How was the finished system validated?

The back end server runs on localhost:3000, and the front end loads an index page with a photo upload UI. Uploading a file produces a preview and completes successfully. Finally, the uploaded image is found in the expected local images directory, confirming both the UI-to-API wiring and the server-side storage behavior.

What coordination problem remains, and what milestone-based approach is proposed?

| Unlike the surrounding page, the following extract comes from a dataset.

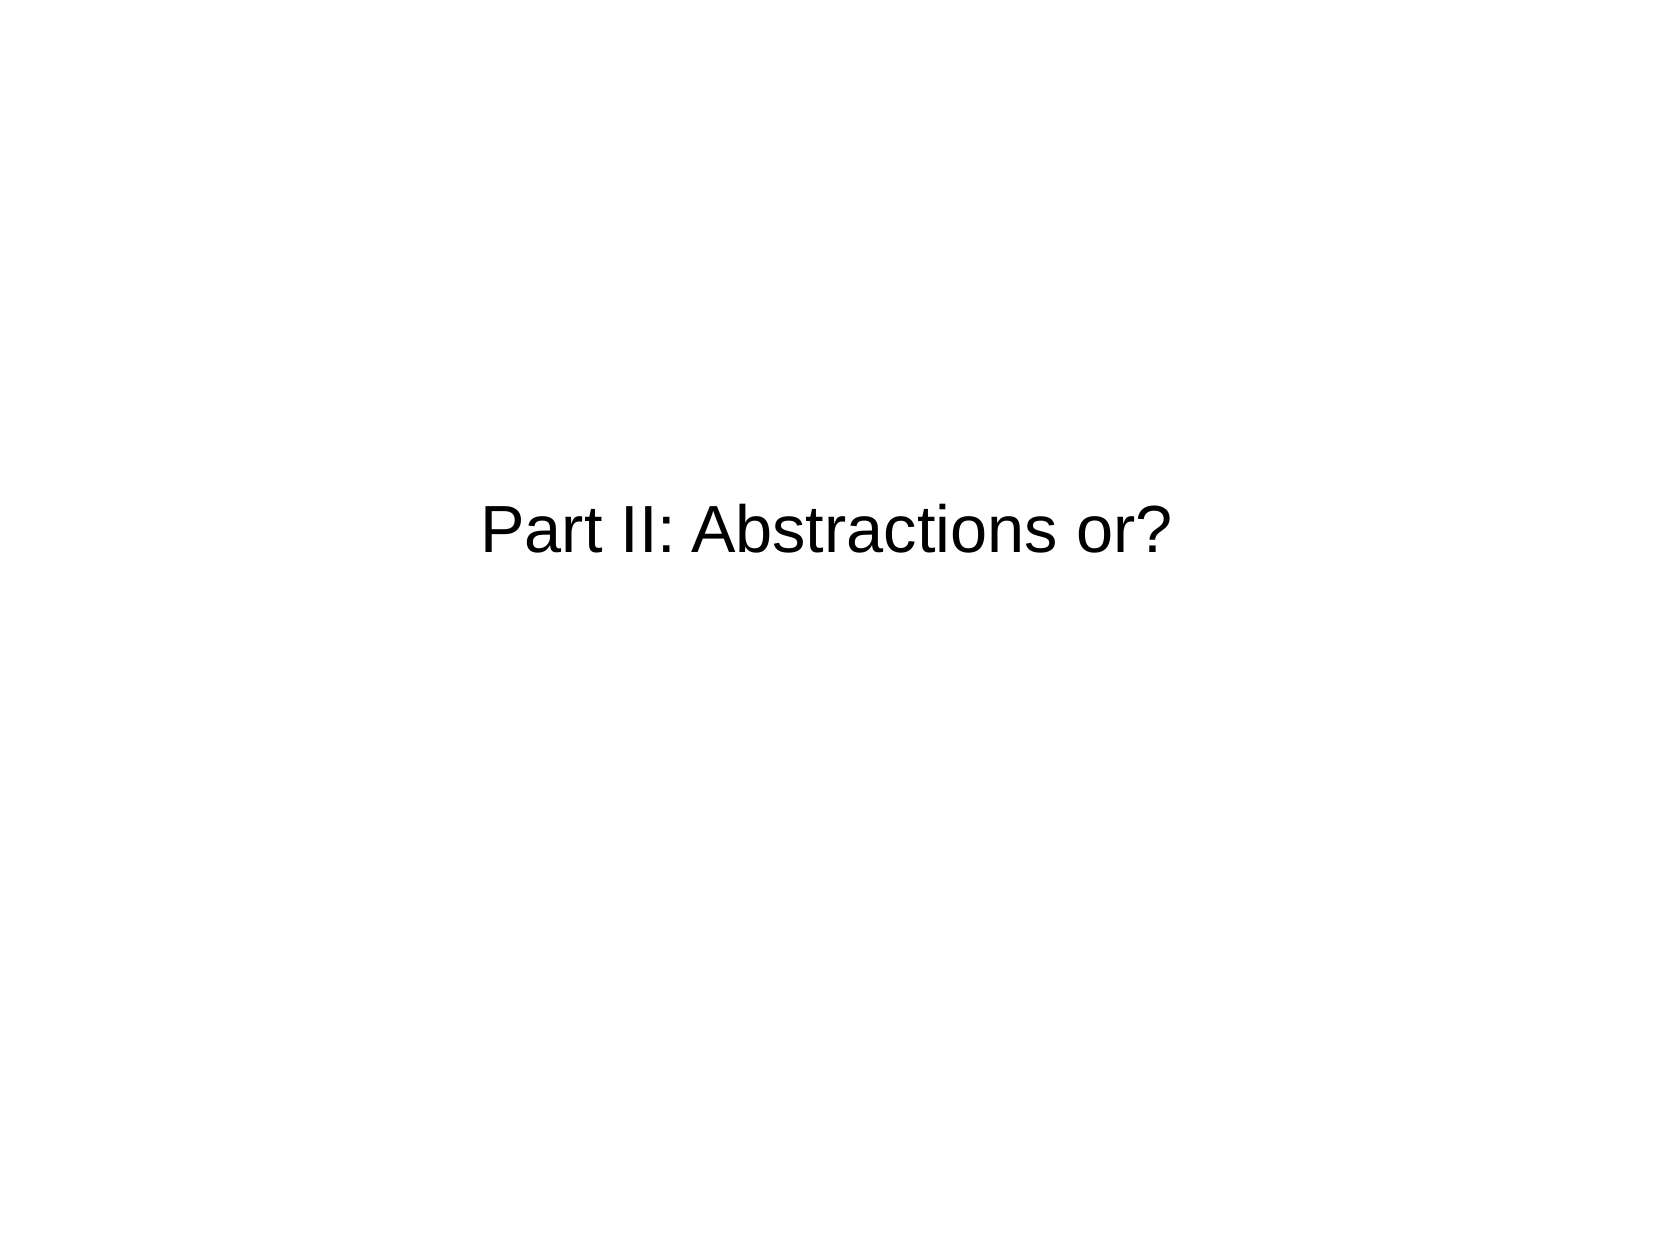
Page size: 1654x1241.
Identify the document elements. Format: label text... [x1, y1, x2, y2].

subtitle Part II: Abstractions or? [82, 49, 1571, 1010]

Continuous autonomous coding makes it difficult to track progress and can blur where each client is in the plan. The proposed fix is staged synchronization: have the back-end client produce three implementations, then wait; have the front-end client produce three implementations, then wait; then share information so both clients know the current path before continuing. This aims to make parallel work more controllable and less chaotic.

Review Questions

  1. What role does the MCP sync bridge play in keeping Cloud Code and Cursor coordinated, and what evidence suggests messages are successfully exchanged?
  2. How did Gemini 2.5 Pro’s plan structure reduce drift between front-end and back-end tasks compared with manual prompting?
  3. What specific end-to-end test confirmed that the photo upload app worked, and where did the uploaded file end up?

Key Points

  1. 1

    A local MCP server on localhost:8765 can function as a shared message bus so Cloud Code and Cursor coordinate bidirectionally.

  2. 2

    A basic readiness/handshake exchange confirms the communication loop works before attempting full project collaboration.

  3. 3

    Gemini 2.5 Pro planning assigns clear front-end vs back-end responsibilities and defines concrete project requirements (photo upload, local images directory).

  4. 4

    Running both clients in full auto mode enables rapid scaffolding and iterative integration while they exchange status updates through the MCP bridge.

  5. 5

    End-to-end validation succeeded: the front end uploaded an image, and the back end stored it in the images directory.

  6. 6

    The next development target is milestone-based synchronization (e.g., three implementations per side, then pause and share progress) to improve control and reduce drift.

Highlights

Cloud Code and Cursor can collaborate on the same local project when both connect to the same MCP sync bridge and exchange messages for readiness and progress.
Gemini 2.5 Pro’s step-by-step plan turns parallel coding from a chat-like experiment into a role-based build process with shared goals.
The photo upload app worked end-to-end: localhost:3000 served the back end, the UI previewed and uploaded an image, and the file appeared in the local images directory.